[TASK ITEM]:
Set the listing down again in full, word for word, with the pictures left out.

[SOURCE INFORMATION]:
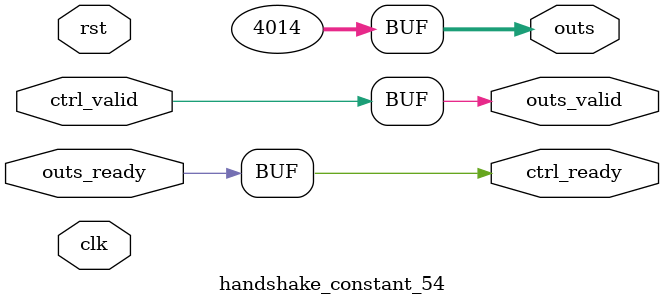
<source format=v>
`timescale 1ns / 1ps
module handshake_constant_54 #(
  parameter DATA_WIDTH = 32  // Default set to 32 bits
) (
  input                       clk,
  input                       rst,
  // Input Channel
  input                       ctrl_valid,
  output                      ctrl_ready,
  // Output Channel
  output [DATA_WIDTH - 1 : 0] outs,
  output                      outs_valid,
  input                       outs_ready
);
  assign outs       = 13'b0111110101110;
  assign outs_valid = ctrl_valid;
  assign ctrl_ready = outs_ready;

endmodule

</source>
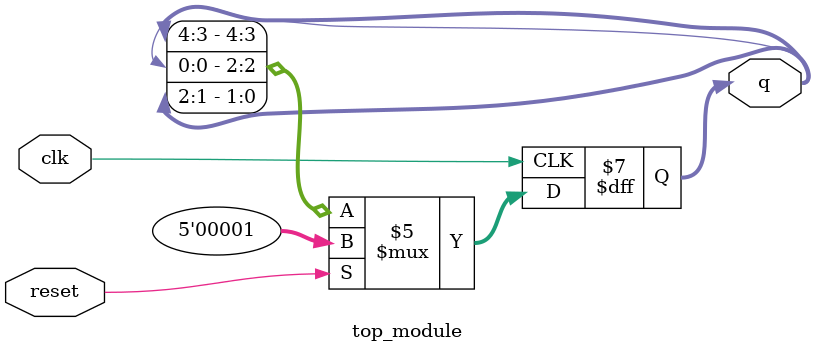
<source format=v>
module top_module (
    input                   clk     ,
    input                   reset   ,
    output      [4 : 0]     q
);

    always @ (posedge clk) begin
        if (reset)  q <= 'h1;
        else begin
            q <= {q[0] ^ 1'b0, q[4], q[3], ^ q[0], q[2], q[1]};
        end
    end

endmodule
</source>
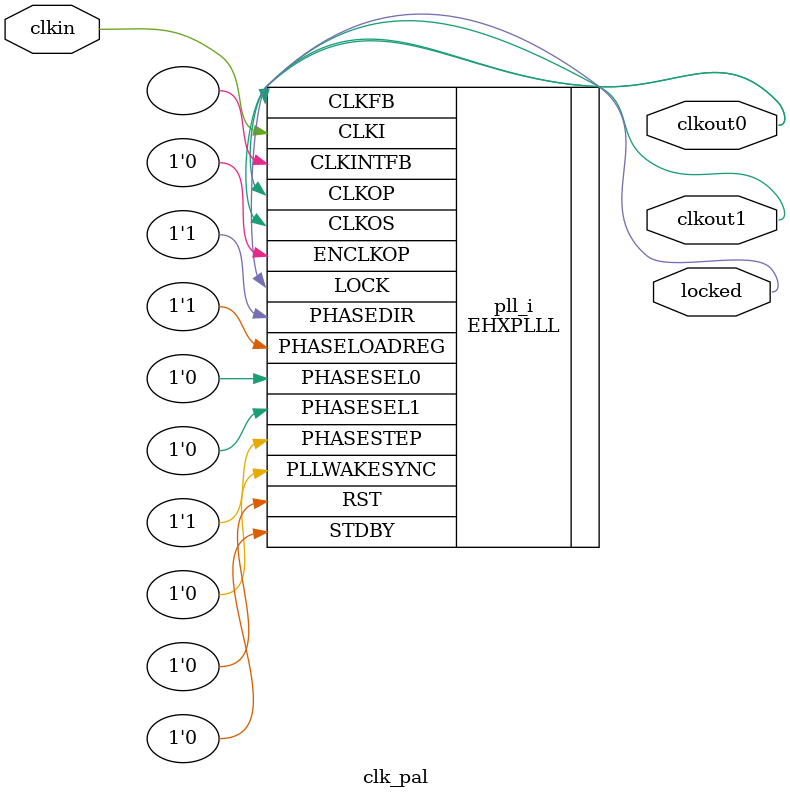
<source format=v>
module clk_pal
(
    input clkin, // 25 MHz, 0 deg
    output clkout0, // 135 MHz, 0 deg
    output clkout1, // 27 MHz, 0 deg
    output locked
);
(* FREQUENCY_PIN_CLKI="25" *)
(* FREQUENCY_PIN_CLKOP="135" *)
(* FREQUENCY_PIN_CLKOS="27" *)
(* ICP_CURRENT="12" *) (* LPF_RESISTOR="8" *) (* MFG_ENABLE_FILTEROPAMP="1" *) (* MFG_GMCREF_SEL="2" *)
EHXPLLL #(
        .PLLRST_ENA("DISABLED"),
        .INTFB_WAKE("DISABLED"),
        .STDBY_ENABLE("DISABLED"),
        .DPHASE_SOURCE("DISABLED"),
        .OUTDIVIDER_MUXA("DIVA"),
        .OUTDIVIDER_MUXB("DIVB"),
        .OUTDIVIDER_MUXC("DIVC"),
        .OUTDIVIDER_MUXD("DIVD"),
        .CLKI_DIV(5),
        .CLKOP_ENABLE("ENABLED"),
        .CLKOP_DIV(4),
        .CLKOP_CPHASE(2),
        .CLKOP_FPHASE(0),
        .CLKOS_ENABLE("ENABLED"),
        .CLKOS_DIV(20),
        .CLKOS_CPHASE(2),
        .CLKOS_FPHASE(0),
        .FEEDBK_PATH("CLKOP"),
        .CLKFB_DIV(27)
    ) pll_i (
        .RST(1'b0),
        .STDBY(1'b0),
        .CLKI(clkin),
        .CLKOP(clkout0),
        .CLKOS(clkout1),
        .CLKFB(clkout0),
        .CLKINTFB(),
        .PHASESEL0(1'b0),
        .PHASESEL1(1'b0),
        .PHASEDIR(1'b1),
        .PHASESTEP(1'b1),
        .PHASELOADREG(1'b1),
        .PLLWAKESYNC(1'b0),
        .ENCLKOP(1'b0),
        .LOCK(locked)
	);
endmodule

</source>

[TASK SOLUTION]:
<source format=v>
`timescale 1ns / 1ps
module handshake_constant_54 #(
  parameter DATA_WIDTH = 32  // Default set to 32 bits
) (
  input                       clk,
  input                       rst,
  // Input Channel
  input                       ctrl_valid,
  output                      ctrl_ready,
  // Output Channel
  output [DATA_WIDTH - 1 : 0] outs,
  output                      outs_valid,
  input                       outs_ready
);
  assign outs       = 13'b0111110101110;
  assign outs_valid = ctrl_valid;
  assign ctrl_ready = outs_ready;

endmodule

</source>
<source format=v>
module top_module (
    input                   clk     ,
    input                   reset   ,
    output      [4 : 0]     q
);

    always @ (posedge clk) begin
        if (reset)  q <= 'h1;
        else begin
            q <= {q[0] ^ 1'b0, q[4], q[3], ^ q[0], q[2], q[1]};
        end
    end

endmodule
</source>
<source format=v>
module clk_pal
(
    input clkin, // 25 MHz, 0 deg
    output clkout0, // 135 MHz, 0 deg
    output clkout1, // 27 MHz, 0 deg
    output locked
);
(* FREQUENCY_PIN_CLKI="25" *)
(* FREQUENCY_PIN_CLKOP="135" *)
(* FREQUENCY_PIN_CLKOS="27" *)
(* ICP_CURRENT="12" *) (* LPF_RESISTOR="8" *) (* MFG_ENABLE_FILTEROPAMP="1" *) (* MFG_GMCREF_SEL="2" *)
EHXPLLL #(
        .PLLRST_ENA("DISABLED"),
        .INTFB_WAKE("DISABLED"),
        .STDBY_ENABLE("DISABLED"),
        .DPHASE_SOURCE("DISABLED"),
        .OUTDIVIDER_MUXA("DIVA"),
        .OUTDIVIDER_MUXB("DIVB"),
        .OUTDIVIDER_MUXC("DIVC"),
        .OUTDIVIDER_MUXD("DIVD"),
        .CLKI_DIV(5),
        .CLKOP_ENABLE("ENABLED"),
        .CLKOP_DIV(4),
        .CLKOP_CPHASE(2),
        .CLKOP_FPHASE(0),
        .CLKOS_ENABLE("ENABLED"),
        .CLKOS_DIV(20),
        .CLKOS_CPHASE(2),
        .CLKOS_FPHASE(0),
        .FEEDBK_PATH("CLKOP"),
        .CLKFB_DIV(27)
    ) pll_i (
        .RST(1'b0),
        .STDBY(1'b0),
        .CLKI(clkin),
        .CLKOP(clkout0),
        .CLKOS(clkout1),
        .CLKFB(clkout0),
        .CLKINTFB(),
        .PHASESEL0(1'b0),
        .PHASESEL1(1'b0),
        .PHASEDIR(1'b1),
        .PHASESTEP(1'b1),
        .PHASELOADREG(1'b1),
        .PLLWAKESYNC(1'b0),
        .ENCLKOP(1'b0),
        .LOCK(locked)
	);
endmodule

</source>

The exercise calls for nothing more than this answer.